─── Dataset excerpts
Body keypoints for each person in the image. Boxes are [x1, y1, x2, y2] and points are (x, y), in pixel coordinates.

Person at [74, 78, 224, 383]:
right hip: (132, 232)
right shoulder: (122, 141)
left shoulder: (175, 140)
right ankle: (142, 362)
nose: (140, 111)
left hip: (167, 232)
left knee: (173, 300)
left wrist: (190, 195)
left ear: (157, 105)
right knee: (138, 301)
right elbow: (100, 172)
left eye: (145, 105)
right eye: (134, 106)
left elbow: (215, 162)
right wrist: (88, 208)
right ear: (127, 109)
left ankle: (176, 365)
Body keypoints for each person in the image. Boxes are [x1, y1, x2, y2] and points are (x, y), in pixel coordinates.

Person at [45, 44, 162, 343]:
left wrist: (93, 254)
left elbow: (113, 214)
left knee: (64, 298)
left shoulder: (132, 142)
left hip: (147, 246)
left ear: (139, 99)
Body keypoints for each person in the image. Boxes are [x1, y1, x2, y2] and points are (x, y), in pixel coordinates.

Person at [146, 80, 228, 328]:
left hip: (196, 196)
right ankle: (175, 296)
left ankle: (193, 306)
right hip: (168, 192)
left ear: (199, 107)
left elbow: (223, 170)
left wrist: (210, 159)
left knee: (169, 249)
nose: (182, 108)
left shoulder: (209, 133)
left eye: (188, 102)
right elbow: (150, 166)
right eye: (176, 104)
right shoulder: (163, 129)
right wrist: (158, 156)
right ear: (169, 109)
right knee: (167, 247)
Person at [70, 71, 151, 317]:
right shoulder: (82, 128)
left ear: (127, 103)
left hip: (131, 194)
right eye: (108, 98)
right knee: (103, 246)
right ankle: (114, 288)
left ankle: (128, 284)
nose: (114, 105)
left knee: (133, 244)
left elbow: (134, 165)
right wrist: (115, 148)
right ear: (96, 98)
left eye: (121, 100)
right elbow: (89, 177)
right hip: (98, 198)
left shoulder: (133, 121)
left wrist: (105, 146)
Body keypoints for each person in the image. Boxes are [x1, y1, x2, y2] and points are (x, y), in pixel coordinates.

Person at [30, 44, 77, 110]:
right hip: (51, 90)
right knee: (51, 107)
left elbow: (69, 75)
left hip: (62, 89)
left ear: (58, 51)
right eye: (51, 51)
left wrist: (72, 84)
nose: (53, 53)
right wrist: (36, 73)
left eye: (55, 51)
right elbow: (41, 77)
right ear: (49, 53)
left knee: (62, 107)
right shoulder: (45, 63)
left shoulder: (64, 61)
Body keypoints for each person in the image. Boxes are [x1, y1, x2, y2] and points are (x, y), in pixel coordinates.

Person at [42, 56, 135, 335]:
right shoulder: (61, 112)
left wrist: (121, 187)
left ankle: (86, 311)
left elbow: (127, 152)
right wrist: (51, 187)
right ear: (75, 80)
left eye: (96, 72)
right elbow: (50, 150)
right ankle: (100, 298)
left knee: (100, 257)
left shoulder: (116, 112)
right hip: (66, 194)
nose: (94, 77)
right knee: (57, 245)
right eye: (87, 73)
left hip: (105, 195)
──────
◆ **Task details**:
Exactly as they appear, restate all of the entries.

◆ **Result of this exercise**:
Body keypoints for each person in the image. Boxes are [x1, y1, x2, y2] and points are (x, y), in pixel coordinates.

Person at [74, 78, 224, 383]:
right hip: (132, 232)
right shoulder: (122, 141)
left shoulder: (175, 140)
right ankle: (142, 362)
nose: (140, 111)
left hip: (167, 232)
left knee: (173, 300)
left wrist: (190, 195)
left ear: (157, 105)
right knee: (138, 301)
right elbow: (100, 172)
left eye: (145, 105)
right eye: (134, 106)
left elbow: (215, 162)
right wrist: (88, 208)
right ear: (127, 109)
left ankle: (176, 365)
Body keypoints for each person in the image. Boxes are [x1, y1, x2, y2] and points are (x, y), in pixel coordinates.

Person at [45, 44, 162, 343]:
left wrist: (93, 254)
left elbow: (113, 214)
left knee: (64, 298)
left shoulder: (132, 142)
left hip: (147, 246)
left ear: (139, 99)
Body keypoints for each person in the image. Boxes are [x1, y1, x2, y2] and points are (x, y), in pixel coordinates.

Person at [146, 80, 228, 328]:
left hip: (196, 196)
right ankle: (175, 296)
left ankle: (193, 306)
right hip: (168, 192)
left ear: (199, 107)
left elbow: (223, 170)
left wrist: (210, 159)
left knee: (169, 249)
nose: (182, 108)
left shoulder: (209, 133)
left eye: (188, 102)
right elbow: (150, 166)
right eye: (176, 104)
right shoulder: (163, 129)
right wrist: (158, 156)
right ear: (169, 109)
right knee: (167, 247)
Person at [70, 71, 151, 317]:
right shoulder: (82, 128)
left ear: (127, 103)
left hip: (131, 194)
right eye: (108, 98)
right knee: (103, 246)
right ankle: (114, 288)
left ankle: (128, 284)
nose: (114, 105)
left knee: (133, 244)
left elbow: (134, 165)
right wrist: (115, 148)
right ear: (96, 98)
left eye: (121, 100)
right elbow: (89, 177)
right hip: (98, 198)
left shoulder: (133, 121)
left wrist: (105, 146)
Body keypoints for each person in the image. Boxes are [x1, y1, x2, y2] and points are (x, y), in pixel coordinates.

Person at [30, 44, 77, 110]:
right hip: (51, 90)
right knee: (51, 107)
left elbow: (69, 75)
left hip: (62, 89)
left ear: (58, 51)
right eye: (51, 51)
left wrist: (72, 84)
nose: (53, 53)
right wrist: (36, 73)
left eye: (55, 51)
right elbow: (41, 77)
right ear: (49, 53)
left knee: (62, 107)
right shoulder: (45, 63)
left shoulder: (64, 61)
Body keypoints for each person in the image. Boxes are [x1, y1, x2, y2] and points are (x, y), in pixel coordinates.

Person at [42, 56, 135, 335]:
right shoulder: (61, 112)
left wrist: (121, 187)
left ankle: (86, 311)
left elbow: (127, 152)
right wrist: (51, 187)
right ear: (75, 80)
left eye: (96, 72)
right elbow: (50, 150)
right ankle: (100, 298)
left knee: (100, 257)
left shoulder: (116, 112)
right hip: (66, 194)
nose: (94, 77)
right knee: (57, 245)
right eye: (87, 73)
left hip: (105, 195)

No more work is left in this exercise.